Objective . To assess the relationship between heart rate variability (HRV), blood pressure (BP) and heart function in patients with essential hypertension (EH) who are undergoing medical treatment (EH-1) and are simultaneously regularly involved in kinesitherapy (EH-2). Design and methods . In patients, blood pressure (BP) was measured and echocardiography was performed to determine the end-systolic and end-diastolic volume (ESV and EDV) of the left ventricle (LV), cardiac minute volume (CMV), stroke volume (SV) of the LV, left ventricular myocardial mass (LVM), LVM index (LVMI), post-systolic shortening (PSS), and ejection fraction (EF). To assess the characteristics of HRV, photoplethysmography (PPG) was applied. Information on the variability of the RR intervals was extracted from the pulse component of the PPG signal, and HRV indicators were calculated: HR — heart rate, LF — power in the Low Frequency range (sympathetic activity), HF — power in the High Frequency range (parasympathetic activity), LF/HF — general sympatho-vagal balance, CVI — cardiac vagal index, CSI — cardiac sympathetic index.
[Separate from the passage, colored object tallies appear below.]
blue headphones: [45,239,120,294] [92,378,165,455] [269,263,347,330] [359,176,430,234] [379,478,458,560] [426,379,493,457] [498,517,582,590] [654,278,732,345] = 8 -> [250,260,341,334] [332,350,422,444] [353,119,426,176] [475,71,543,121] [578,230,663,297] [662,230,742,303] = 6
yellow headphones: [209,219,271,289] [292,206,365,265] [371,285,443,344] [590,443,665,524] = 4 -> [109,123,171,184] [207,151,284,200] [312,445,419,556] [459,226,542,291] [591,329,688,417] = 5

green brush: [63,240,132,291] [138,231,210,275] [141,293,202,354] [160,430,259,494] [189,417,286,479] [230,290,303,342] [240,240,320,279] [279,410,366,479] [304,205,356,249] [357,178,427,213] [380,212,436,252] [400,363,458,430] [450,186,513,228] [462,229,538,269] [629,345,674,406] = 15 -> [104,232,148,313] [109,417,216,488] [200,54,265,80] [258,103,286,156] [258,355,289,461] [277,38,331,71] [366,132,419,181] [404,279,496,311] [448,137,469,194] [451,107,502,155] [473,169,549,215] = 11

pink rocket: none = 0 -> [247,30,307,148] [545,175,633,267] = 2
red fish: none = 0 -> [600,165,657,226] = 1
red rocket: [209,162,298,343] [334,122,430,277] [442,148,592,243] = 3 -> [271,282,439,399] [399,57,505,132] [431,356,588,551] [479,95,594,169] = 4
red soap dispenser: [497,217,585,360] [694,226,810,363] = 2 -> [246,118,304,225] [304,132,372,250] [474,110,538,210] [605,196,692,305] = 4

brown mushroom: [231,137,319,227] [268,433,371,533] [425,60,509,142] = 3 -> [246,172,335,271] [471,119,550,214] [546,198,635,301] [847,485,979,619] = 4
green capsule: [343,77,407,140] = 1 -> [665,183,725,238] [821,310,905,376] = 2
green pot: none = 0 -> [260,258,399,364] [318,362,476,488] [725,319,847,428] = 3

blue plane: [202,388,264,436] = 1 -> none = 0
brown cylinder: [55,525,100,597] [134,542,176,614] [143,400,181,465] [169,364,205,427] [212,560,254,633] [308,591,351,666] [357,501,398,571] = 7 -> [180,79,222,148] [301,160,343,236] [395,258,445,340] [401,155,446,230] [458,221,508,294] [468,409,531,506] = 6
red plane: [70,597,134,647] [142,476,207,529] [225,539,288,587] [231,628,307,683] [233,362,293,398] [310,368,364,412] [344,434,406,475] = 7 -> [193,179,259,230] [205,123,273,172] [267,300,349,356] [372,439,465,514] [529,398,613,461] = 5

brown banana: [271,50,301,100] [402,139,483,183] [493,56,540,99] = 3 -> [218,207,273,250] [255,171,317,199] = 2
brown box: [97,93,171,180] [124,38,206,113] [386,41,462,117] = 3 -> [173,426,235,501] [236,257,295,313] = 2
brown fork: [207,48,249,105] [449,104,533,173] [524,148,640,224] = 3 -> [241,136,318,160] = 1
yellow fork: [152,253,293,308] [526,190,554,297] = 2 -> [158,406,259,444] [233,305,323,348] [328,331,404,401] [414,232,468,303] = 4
Results . EH-1 patients have a negative relationship between LF and mean BP. In EH-2 women, positive relationships between LF and pulse BP, HF and systolic and pulse pressure were found. In patients with EH-1, there is a negative relationship between VLF and CMV, and CSI with LVMI. In patients with GB-2, there are positive correlations between SDNN and EDV, LF and EDV, SV and CMV, as well as LF/HF with EDV, SV and CMV, CSI and CVI with PSS. Conclusions . In women of the EH-1 group, there is an imbalance in the activity of the autonomic nervous system (ANS), while the activity of the sympathetic and parasympathetic sections of the ANS in patients with EH-2 is strictly balanced.